Spitex ist aufmerksam bei ihren Besuchen
Etwas anders ist die Situation, wenn Betroffene in ihren eigenen vier Wänden wohnen. Dort sind dann Institutionen wie die Spitex oder das Rote Kreuz gefragt, um die an einer Altersdepression erkrankten Menschen zu unterstützen. Christine Kasper Frei, die Geschäftsleiterin der Spitex Freiamt mit Sitz in Wohlen, gab einen interessanten Einblick in den Alltag der ambulanten Versorgung. Nur punktuell sei man im Gegensatz zum Pflegeheim bei den Klienten, eine Diagnose sei daher noch schwieriger. «Häufig beginnt es ganz harmlos mit einem Hauswirtschaftseinsatz, wenn Betroffene es nicht mehr schaffen, den Haushalt selbstständig in Ordnung zu halten», erzählt sie. Dann sei es wichtig, genau hinzuschauen und das Gespräch zu suchen. «Unsere Mitarbeiter sind darauf sensibilisiert, tauschen sich untereinander aus und unterstützen bei Bedarf auch die Angehörigen bei den nächsten Schritten», führt Kasper Frei weiter aus.
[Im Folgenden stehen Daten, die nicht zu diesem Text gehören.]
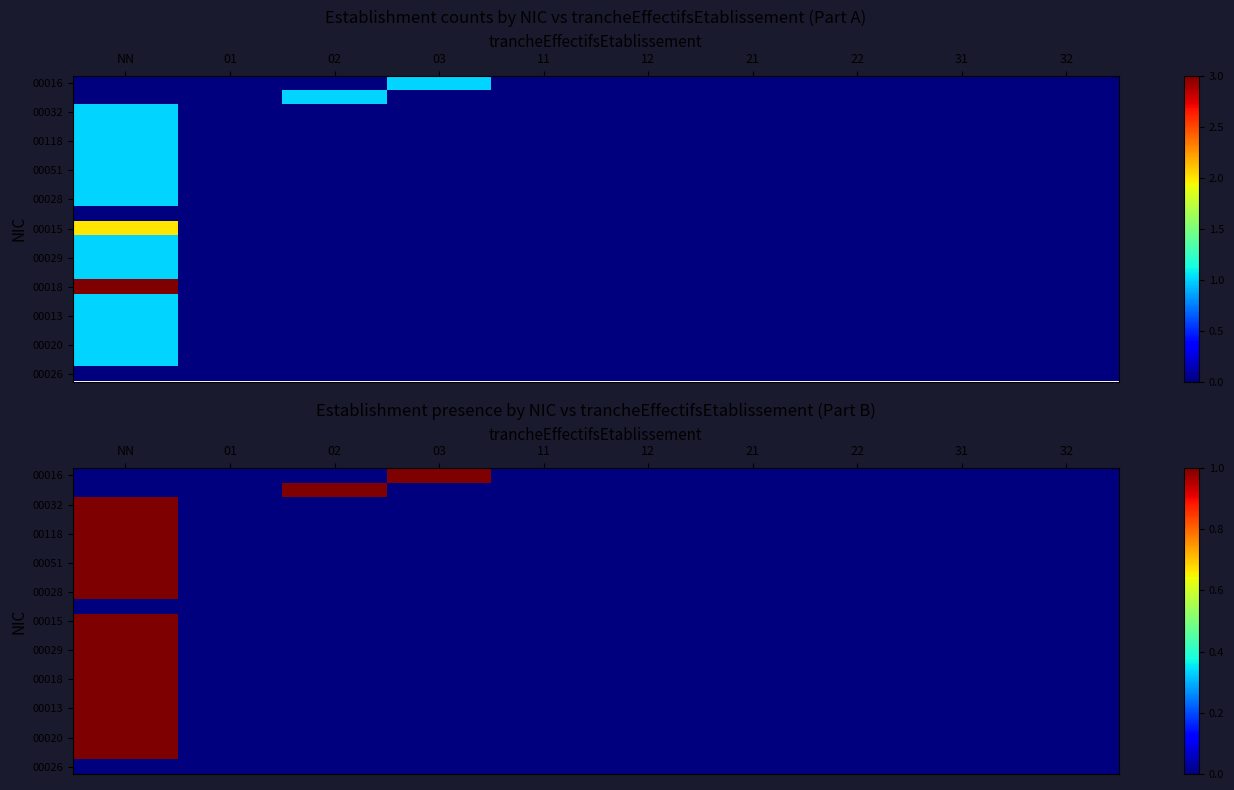

The 00016 series shows 0 at 21. True or false?

True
Seit Kurzem sei die Spitex jetzt auch 24 Stunden erreichbar, und der neu eingeführte Notruf komme bei den Klienten sehr gut an. Um in den Genuss der ambulanten Psychiatrie zu kommen, erfolgt nach der Diagnose wie immer bei der Spitex eine Bedarfsabklärung, die den genauen Umfang der Unterstützung definiert. Auch das Rote Kreuz kann in solchen Situationen beigezogen werden, «insbesondere mit dem Angebot des Entlastungsdienstes für pflegende Angehörige», wie Sonja Nauer vom SRK Aargau in ihrem Referat betont. Oft seien pflegende Angehörige 24/7 «im Dienst», hätten kaum mehr Zeit für ihre eigenen Bedürfnisse und liefen daher selbst Gefahr, krank zu werden. Auch mit dem Besuchsund Begleitdienst unterstützt das Rote Kreuz das Umfeld, sofern nur wenig soziale Kontakte vorhanden sind.
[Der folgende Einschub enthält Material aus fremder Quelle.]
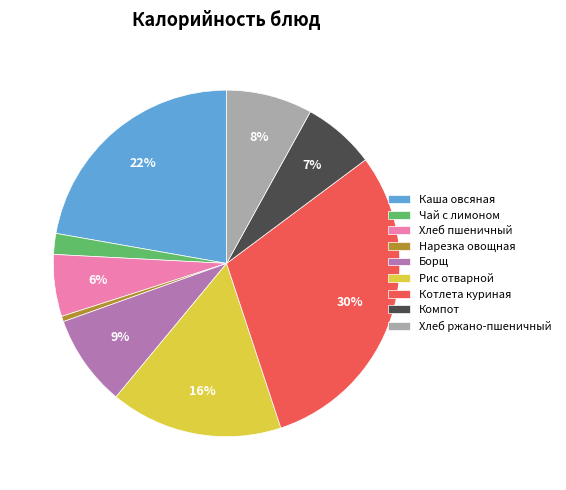

What percentage is the Нарезка овощная slice, to the nearest percent?

1%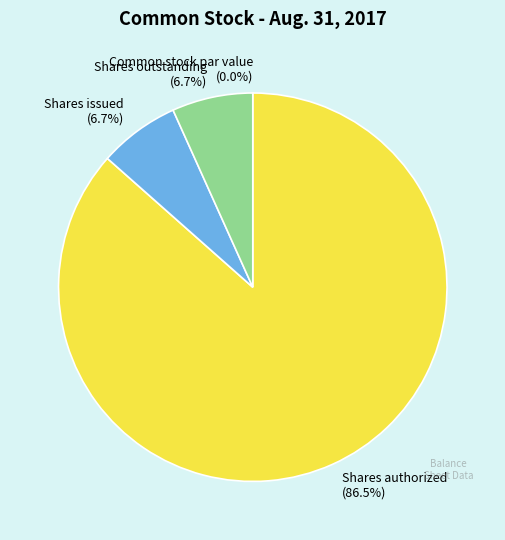

What is the majority slice?

Shares authorized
Selbsthilfegruppen beitreten
Und die Betroffenen selbst? Was hilft, wenn die Depression alles schwer macht, der Antrieb fehlt und man kein Licht am Ende des Tunnels sieht? «Selbsthilfegruppen», ist Markus Zwicky überzeugt, «ins Gespräch kommen und sich austauschen.» Er ist Präsident von Equilibrium, einem Verein zur Bewältigung von Depressionen. «Es ist ganz wichtig, dass die Betroffenen komplett ohne Druck über ihre Befindlichkeiten reden können. Am besten mit Menschen, die ähnliche Erfahrungen gemacht haben», betont Zwicky.
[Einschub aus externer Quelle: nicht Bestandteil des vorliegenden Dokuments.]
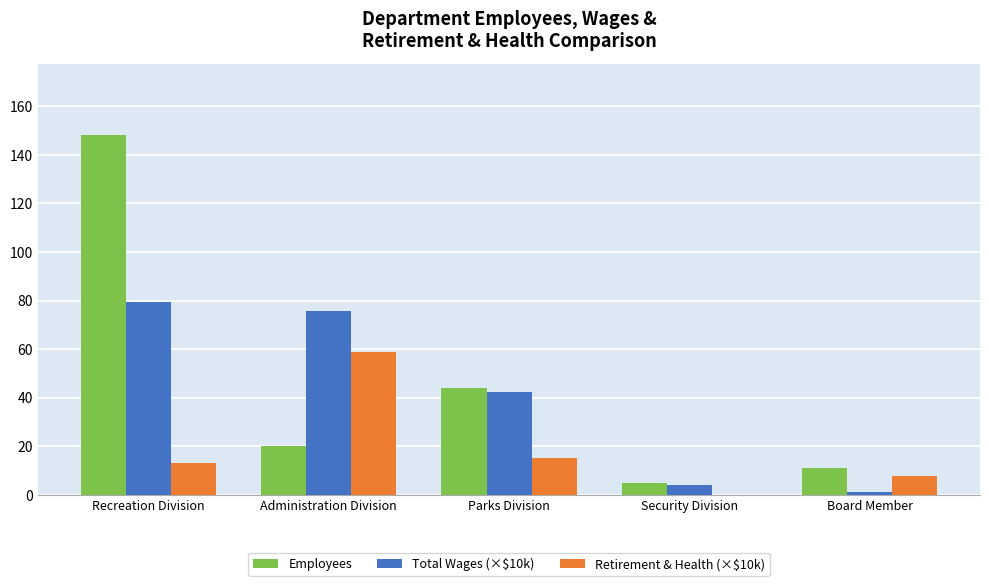

True or false: Total Wages (×$10k) has a value of 127.9 at Recreation Division.

False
Die Selbsthilfegruppe ist als Ergänzung zur Betreuung durch Angehörige gedacht, soll diese auch ein Stück weit entlasten und den Selbstwert der Betroffenen steigern. «Offen über seine Befindlichkeit zu reden und zu hören, wie andere mit ähnlichen Symptomen umgehen, ist ein wichtiger Schritt zurück ins Licht», sagt Zwicky weiter und fordert alle Anwesenden auf, ebenfalls Vereinsmitglied zu werden, damit überall solche Selbsthilfegruppen entstehen können. Eine schöne Idee – denn jeder und jede könnte dereinst von einer Depression betroffen sein.